Cfd Trading Strategies
Before you start trading the financial markets, it is essential that you have some sort of a trading strategy. Without a proper trading strategy, you are minimizing your chance of success. Normally the trading strategies that you will employ will be based on a fundamental or technical analysis. Fundamental analysis at the micro level involves finding out the intrinsic value of a stock. For example, you will be examining a company’s balance sheet, its profit and loss account to try and determine its true value. The way the company positions itself and the management team driving the growth of the company all have a bearing on the value of a company’s stock, in the eyes of an analyst. This type of analysis is normally used when an investor is looking to invest for the long term.

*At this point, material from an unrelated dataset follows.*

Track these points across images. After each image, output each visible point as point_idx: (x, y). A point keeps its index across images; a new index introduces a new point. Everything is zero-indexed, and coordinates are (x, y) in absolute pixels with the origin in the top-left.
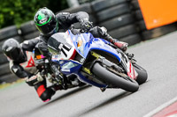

For day trading or short-term trading, most investors turn to technical analysis to help them determine their trading decisions. With technical analysis, the trader will be focusing more on the price data to try and identify patterns that are familiar and will help give an indication of how prices will move in the near future.
CFD Trading Strategies
For CFDs trading, the trading strategies used are very similar to those used by investors in trading the stock market. Nevertheless, there are some advantages in trading stocks with CFDs. For example, CFDs traders can trade on margin, as well as short their trades. This means that regardless if the market is trending upwards or downwards, a CFD trader will be able to profit from the price movements. In other words, trading with CFDs opens up extra trading opportunities for the trader.
Long vs. Short
At the very basic level, you have to decide if you want to go long or short on your market position. Going long means you invest in the market with the anticipation that the price will rise in the near foreseeable future. On the other hand, going short means investing in a market where prices are predicted to fall. When a trader shorts a position, he is actually selling an asset with the hope that the price of the asset will fall hence letting him repurchase the asset back at a lower price.
Short Term vs. Long Term
You also need to decide on the timeframe that you want to invest in. For example, most traders prefer to trade on a short-term timeframe as they can achieve a better turnover on their limited investment capital. The short-term trader’s goal is to profit from the price changes that are occurring on a minute-to-minute basis or on an hourly basis. On the other hand, some CFDs traders prefer to trade with a longer-term timeframe, as the level of accuracy in forecasting the price movements increases with the longer timeframe. These long-term trades can last for as short as a month, up to as long as a year.
Prices in the market never move in a linear direction. Instead, the movements are represented by a series of ups and downs on a price chart. So while a primary price trend might be an upward trend, you will find a series of troughs and peaks within the bigger trend. As a swing trader, your goal is to profit from these series of smaller movements.
The above-mentioned strategies are just some of the common ones used by CFDs traders. While these few basic strategies might be enough to help get by, you need to learn a lot more trading strategies if you want to make a career out of trading the markets successfully.